Il n’a pas fait de pronostics sur la paix en Ukraine en 2023.

Son prédécesseur, M. Rasmussen, n’en a pas fait non plus, se contentant d’indiquer que si l’Ukraine ne se voyait pas offrir une voie claire vers l’OTAN lors du sommet de Vilnius, certains pays pourraient prendre des mesures au cas par cas et faire entrer leurs troupes en Ukraine.

« Nous savons que la Pologne est activement engagée dans la fourniture d’une assistance concrète à l’Ukraine. Et je n’exclus pas la possibilité que la Pologne agisse encore plus fortement dans ce contexte au niveau national, et que les États baltes suivent, avec probablement la possibilité de déployer des troupes sur le terrain », a-t-il déclaré, ajoutant qu’il était important que l’Ukraine reçoive des garanties de sécurité par écrit, de préférence avant le sommet. Selon lui, ces garanties devraient comprendre l’échange de renseignements, des exercices conjoints, une augmentation de la production de munitions, la compatibilité avec l’OTAN, ainsi que la fourniture d’armes en nombre suffisant pour dissuader la Russie de lancer de nouvelles attaques. Il a également souligné que l’histoire avait montré qu’il serait dangereux de repousser indéfiniment l’adhésion.
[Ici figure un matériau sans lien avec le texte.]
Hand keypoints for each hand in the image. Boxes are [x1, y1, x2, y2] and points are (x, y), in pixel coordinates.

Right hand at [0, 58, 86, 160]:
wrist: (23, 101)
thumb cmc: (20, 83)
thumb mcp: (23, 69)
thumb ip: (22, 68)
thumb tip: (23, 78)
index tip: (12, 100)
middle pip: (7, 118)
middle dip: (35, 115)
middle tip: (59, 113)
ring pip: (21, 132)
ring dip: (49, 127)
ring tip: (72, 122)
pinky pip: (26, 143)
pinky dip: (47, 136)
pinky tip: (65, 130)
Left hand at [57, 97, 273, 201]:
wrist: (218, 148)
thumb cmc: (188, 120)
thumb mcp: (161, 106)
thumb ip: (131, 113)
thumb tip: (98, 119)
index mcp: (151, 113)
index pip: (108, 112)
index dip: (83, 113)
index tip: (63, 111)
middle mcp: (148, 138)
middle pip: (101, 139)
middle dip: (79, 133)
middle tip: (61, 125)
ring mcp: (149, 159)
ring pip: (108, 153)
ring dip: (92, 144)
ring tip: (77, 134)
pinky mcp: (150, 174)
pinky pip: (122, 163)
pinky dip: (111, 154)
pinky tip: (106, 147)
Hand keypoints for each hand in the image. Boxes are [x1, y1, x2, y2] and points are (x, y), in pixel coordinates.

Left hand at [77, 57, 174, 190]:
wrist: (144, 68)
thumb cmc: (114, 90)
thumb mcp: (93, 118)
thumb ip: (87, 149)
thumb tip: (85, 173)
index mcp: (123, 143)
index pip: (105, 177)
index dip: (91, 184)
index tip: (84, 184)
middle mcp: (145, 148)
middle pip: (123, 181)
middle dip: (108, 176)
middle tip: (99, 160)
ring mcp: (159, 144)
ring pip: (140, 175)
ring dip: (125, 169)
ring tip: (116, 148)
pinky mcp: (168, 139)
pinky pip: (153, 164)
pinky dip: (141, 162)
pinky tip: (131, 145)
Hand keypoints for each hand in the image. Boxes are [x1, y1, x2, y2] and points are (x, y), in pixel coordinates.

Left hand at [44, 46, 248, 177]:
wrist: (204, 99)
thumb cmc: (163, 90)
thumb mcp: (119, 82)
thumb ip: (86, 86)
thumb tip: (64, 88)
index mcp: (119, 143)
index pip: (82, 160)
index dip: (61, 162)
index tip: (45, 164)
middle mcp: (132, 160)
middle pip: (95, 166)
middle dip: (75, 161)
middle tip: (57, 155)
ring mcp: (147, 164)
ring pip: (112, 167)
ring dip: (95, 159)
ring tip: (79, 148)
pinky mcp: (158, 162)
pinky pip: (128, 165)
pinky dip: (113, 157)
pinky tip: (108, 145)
Ainsi, l’ancien et l’actuel secrétaires généraux s’accordent sur le fait que l’Ukraine doit être acceptée au sein de l’OTAN et que le soutien militaire doit se poursuivre. Et ils n’ont fait aucun pronostic quant à la durée de la guerre de la Russie contre l’Ukraine.

StopFake avait déjà démenti l’information selon laquelle V. Zelensky aurait dit que « l’espoir d’une entrée de l’Ukraine dans l’OTAN avait disparu ».